**Request:** From the entries below, pull out every line that contains the string "skPoint" and copy each one in full.

**Dataset rows:**
┏━━
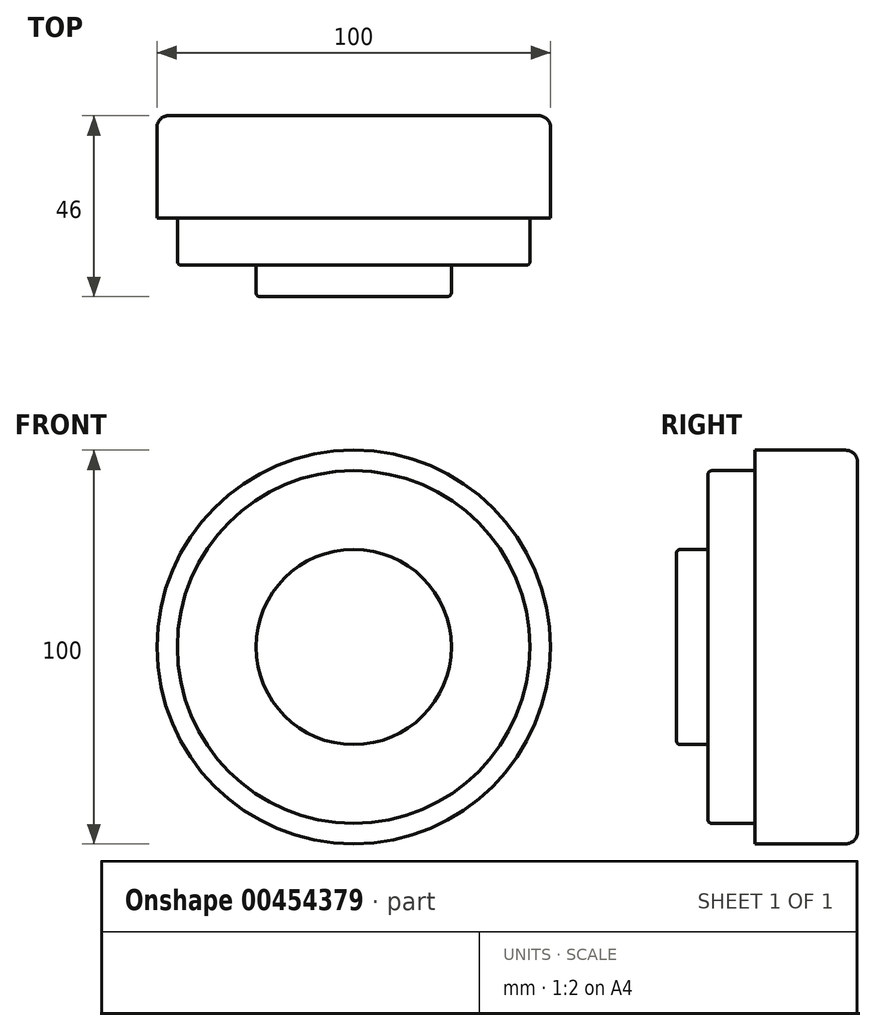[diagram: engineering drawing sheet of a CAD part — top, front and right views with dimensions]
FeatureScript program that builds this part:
┗━━
┏━━
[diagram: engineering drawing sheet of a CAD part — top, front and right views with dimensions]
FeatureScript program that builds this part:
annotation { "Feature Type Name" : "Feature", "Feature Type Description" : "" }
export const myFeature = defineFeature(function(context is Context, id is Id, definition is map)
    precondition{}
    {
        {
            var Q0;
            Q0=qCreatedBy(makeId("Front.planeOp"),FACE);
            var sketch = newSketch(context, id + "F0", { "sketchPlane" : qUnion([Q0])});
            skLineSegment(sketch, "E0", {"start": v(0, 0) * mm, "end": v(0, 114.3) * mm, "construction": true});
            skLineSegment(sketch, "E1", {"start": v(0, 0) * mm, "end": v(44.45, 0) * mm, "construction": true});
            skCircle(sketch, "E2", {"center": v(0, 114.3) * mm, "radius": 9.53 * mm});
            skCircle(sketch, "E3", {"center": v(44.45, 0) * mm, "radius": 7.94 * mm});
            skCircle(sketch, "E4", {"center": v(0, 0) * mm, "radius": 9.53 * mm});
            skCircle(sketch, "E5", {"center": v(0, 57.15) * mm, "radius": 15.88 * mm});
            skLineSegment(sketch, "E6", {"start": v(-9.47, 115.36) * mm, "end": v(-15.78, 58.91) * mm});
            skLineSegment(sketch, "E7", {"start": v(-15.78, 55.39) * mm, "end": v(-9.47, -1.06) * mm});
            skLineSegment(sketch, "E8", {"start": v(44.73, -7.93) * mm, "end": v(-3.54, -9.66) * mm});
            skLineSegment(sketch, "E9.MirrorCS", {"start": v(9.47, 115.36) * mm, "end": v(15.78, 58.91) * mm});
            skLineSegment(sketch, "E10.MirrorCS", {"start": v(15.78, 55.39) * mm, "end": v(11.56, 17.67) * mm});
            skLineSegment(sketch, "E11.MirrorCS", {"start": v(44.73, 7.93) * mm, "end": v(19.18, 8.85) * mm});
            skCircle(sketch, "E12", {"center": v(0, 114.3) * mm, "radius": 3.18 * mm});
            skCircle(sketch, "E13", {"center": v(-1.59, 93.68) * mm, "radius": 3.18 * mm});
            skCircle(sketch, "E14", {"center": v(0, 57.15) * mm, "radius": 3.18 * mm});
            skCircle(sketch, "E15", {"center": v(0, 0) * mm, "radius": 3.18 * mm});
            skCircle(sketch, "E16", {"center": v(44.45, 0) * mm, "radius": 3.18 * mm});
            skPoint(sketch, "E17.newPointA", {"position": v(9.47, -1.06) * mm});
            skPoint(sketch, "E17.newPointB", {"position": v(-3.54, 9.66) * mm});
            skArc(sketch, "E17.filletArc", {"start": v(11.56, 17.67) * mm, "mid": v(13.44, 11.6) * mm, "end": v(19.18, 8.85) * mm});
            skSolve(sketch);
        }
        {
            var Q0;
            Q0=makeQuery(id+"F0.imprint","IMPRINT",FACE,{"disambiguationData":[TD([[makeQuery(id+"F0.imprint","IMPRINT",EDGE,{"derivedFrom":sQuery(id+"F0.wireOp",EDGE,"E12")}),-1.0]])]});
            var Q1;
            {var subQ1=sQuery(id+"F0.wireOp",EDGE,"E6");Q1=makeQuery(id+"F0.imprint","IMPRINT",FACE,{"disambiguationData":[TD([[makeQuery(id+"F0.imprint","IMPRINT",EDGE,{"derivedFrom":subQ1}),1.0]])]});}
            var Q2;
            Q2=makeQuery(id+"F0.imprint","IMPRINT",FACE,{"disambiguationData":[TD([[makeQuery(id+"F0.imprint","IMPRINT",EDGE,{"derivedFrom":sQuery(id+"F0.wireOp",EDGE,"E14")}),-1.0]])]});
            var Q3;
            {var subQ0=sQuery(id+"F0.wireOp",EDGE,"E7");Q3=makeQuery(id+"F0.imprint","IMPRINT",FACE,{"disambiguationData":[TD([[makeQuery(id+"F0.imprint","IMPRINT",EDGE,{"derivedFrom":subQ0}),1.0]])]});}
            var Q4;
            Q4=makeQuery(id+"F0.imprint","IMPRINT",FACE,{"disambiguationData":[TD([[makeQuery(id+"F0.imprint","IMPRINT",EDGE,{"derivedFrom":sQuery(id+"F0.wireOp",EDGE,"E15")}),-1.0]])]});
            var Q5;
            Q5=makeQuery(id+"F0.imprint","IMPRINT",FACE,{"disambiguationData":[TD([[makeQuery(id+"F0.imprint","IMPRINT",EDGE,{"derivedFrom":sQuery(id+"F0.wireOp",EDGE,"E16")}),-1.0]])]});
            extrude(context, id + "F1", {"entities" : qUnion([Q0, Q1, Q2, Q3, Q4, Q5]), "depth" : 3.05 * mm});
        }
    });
┗━━
**Exercise answer:**
            skPoint(sketch, "E17.newPointA", {"position": v(9.47, -1.06) * mm});
            skPoint(sketch, "E17.newPointB", {"position": v(-3.54, 9.66) * mm});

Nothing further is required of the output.